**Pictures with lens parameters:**
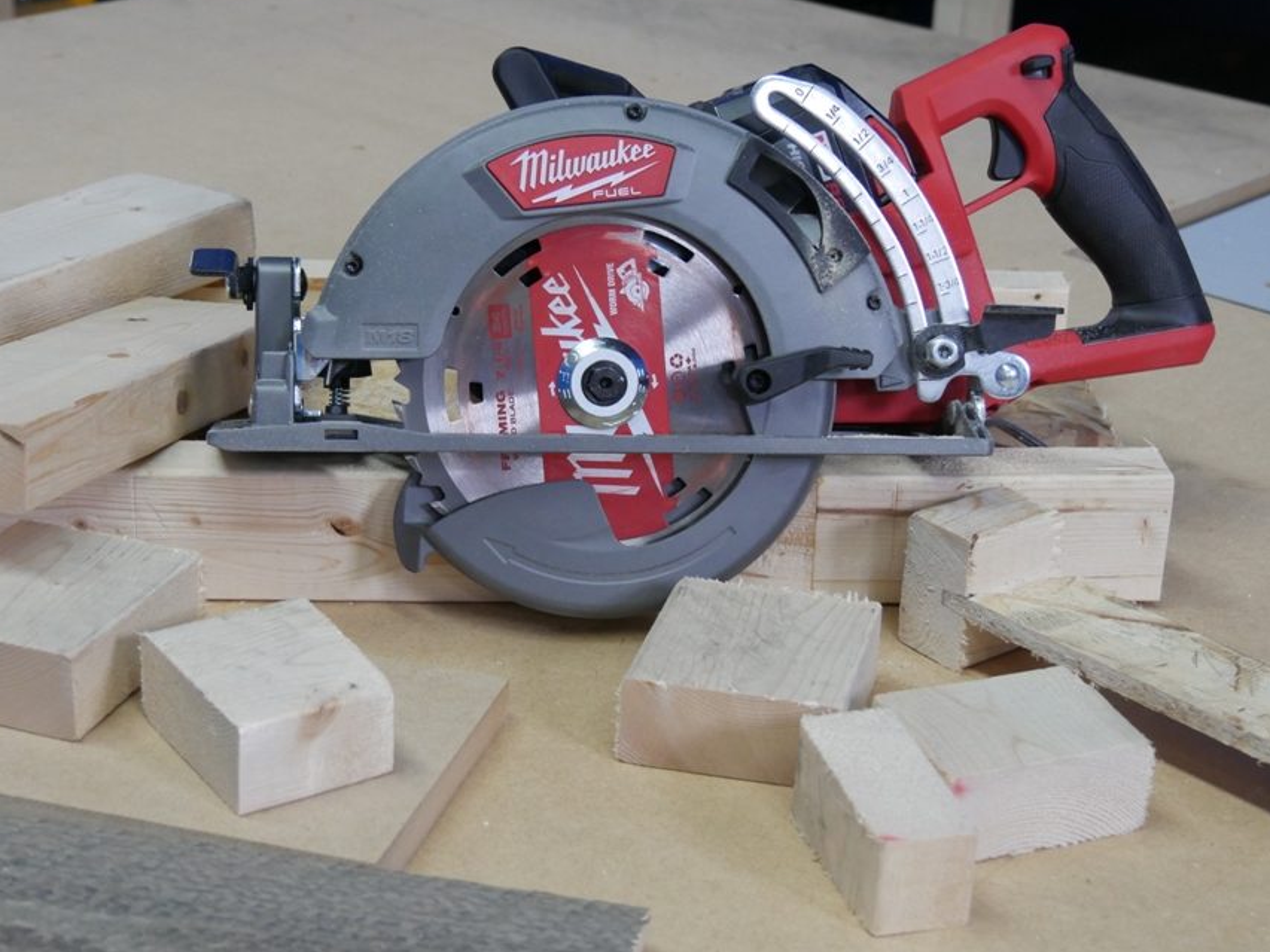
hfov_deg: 27.0
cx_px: 560
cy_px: 501
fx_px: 2642
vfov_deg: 20.4
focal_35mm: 72
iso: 1600
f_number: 4.4
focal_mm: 30
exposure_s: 1/60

**Directions:**
What you give back must match the entries exactly, apart from the omitted pictures.

**Output:**
hfov_deg: 27.0
cx_px: 560
cy_px: 501
fx_px: 2642
vfov_deg: 20.4
focal_35mm: 72
iso: 1600
f_number: 4.4
focal_mm: 30
exposure_s: 1/60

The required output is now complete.